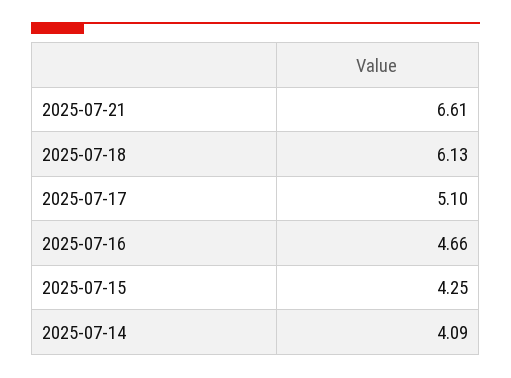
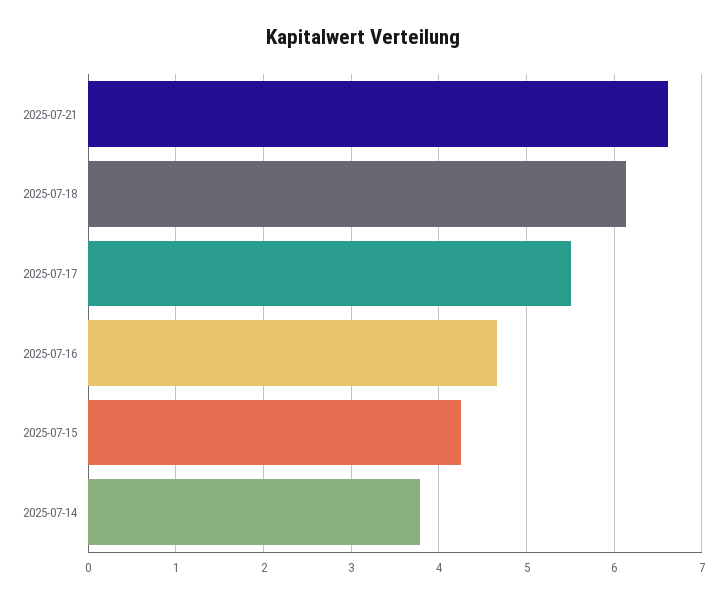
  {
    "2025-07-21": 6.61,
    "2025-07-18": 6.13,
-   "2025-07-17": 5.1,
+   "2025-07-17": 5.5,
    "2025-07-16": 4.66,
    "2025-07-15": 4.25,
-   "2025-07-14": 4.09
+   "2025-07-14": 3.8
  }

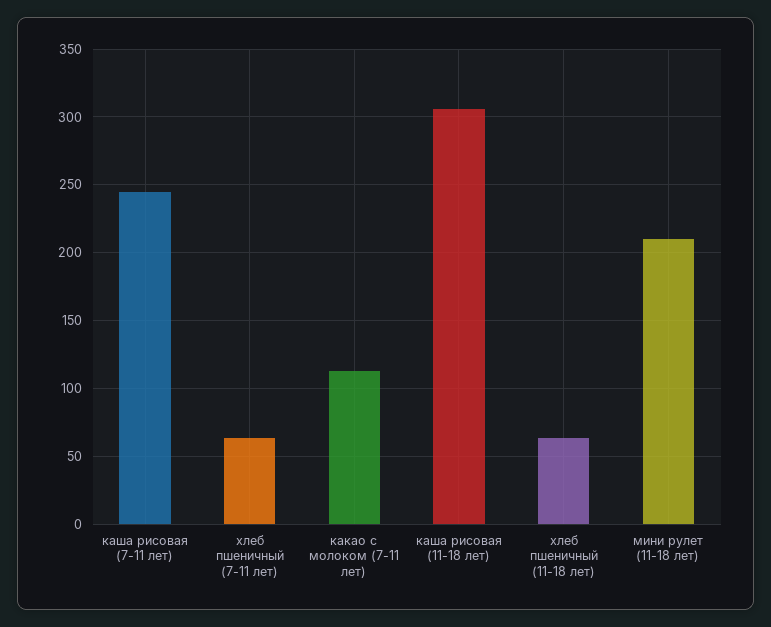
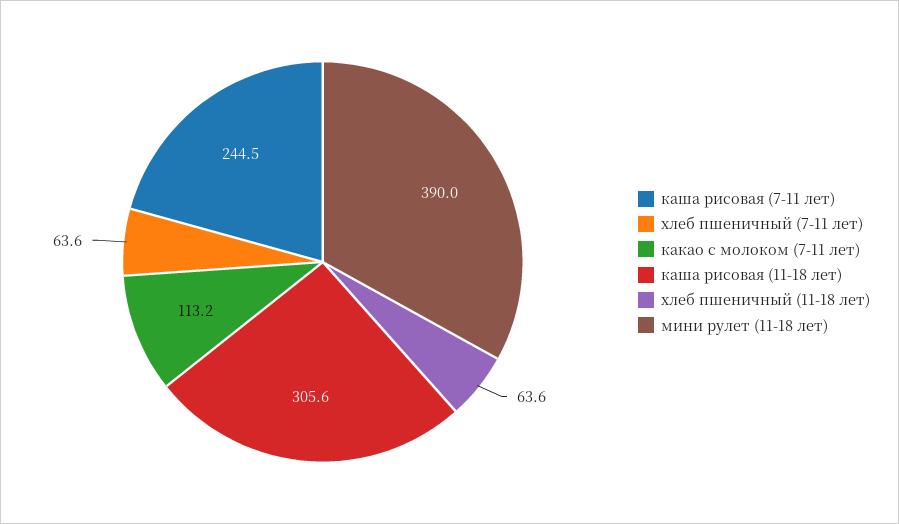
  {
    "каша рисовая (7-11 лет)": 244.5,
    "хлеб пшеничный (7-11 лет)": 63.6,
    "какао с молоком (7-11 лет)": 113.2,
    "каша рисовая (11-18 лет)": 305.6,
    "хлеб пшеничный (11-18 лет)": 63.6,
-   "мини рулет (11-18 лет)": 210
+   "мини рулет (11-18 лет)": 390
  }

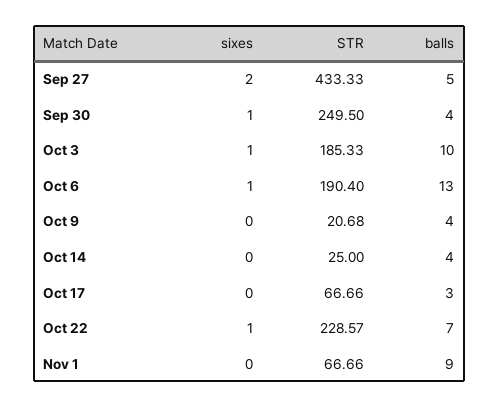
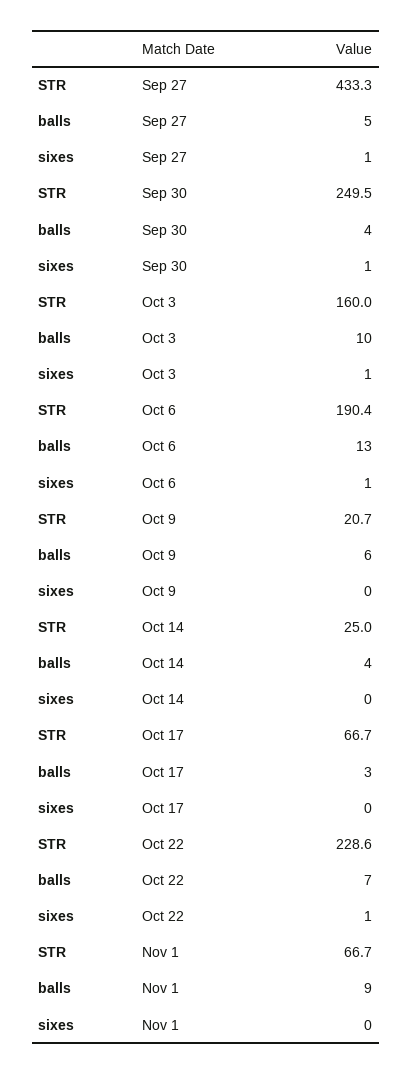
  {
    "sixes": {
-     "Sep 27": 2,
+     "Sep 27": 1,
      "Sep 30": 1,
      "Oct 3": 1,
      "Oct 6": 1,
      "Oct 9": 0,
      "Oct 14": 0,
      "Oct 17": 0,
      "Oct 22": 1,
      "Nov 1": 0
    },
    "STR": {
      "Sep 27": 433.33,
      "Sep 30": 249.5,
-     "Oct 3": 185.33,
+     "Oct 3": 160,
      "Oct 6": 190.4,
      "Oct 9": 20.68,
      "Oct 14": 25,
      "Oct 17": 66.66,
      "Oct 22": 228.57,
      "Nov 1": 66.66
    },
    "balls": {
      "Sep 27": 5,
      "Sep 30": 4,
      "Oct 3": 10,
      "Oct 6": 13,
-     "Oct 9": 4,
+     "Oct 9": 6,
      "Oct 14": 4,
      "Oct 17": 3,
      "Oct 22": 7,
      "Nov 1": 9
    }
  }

▶ WHAT YOU NEED TO DO:
Output every record above word for word, omitting any pictures they contain.

▶ ANSWER:
  {
    "2025-07-21": 6.61,
    "2025-07-18": 6.13,
-   "2025-07-17": 5.1,
+   "2025-07-17": 5.5,
    "2025-07-16": 4.66,
    "2025-07-15": 4.25,
-   "2025-07-14": 4.09
+   "2025-07-14": 3.8
  }

  {
    "каша рисовая (7-11 лет)": 244.5,
    "хлеб пшеничный (7-11 лет)": 63.6,
    "какао с молоком (7-11 лет)": 113.2,
    "каша рисовая (11-18 лет)": 305.6,
    "хлеб пшеничный (11-18 лет)": 63.6,
-   "мини рулет (11-18 лет)": 210
+   "мини рулет (11-18 лет)": 390
  }

  {
    "sixes": {
-     "Sep 27": 2,
+     "Sep 27": 1,
      "Sep 30": 1,
      "Oct 3": 1,
      "Oct 6": 1,
      "Oct 9": 0,
      "Oct 14": 0,
      "Oct 17": 0,
      "Oct 22": 1,
      "Nov 1": 0
    },
    "STR": {
      "Sep 27": 433.33,
      "Sep 30": 249.5,
-     "Oct 3": 185.33,
+     "Oct 3": 160,
      "Oct 6": 190.4,
      "Oct 9": 20.68,
      "Oct 14": 25,
      "Oct 17": 66.66,
      "Oct 22": 228.57,
      "Nov 1": 66.66
    },
    "balls": {
      "Sep 27": 5,
      "Sep 30": 4,
      "Oct 3": 10,
      "Oct 6": 13,
-     "Oct 9": 4,
+     "Oct 9": 6,
      "Oct 14": 4,
      "Oct 17": 3,
      "Oct 22": 7,
      "Nov 1": 9
    }
  }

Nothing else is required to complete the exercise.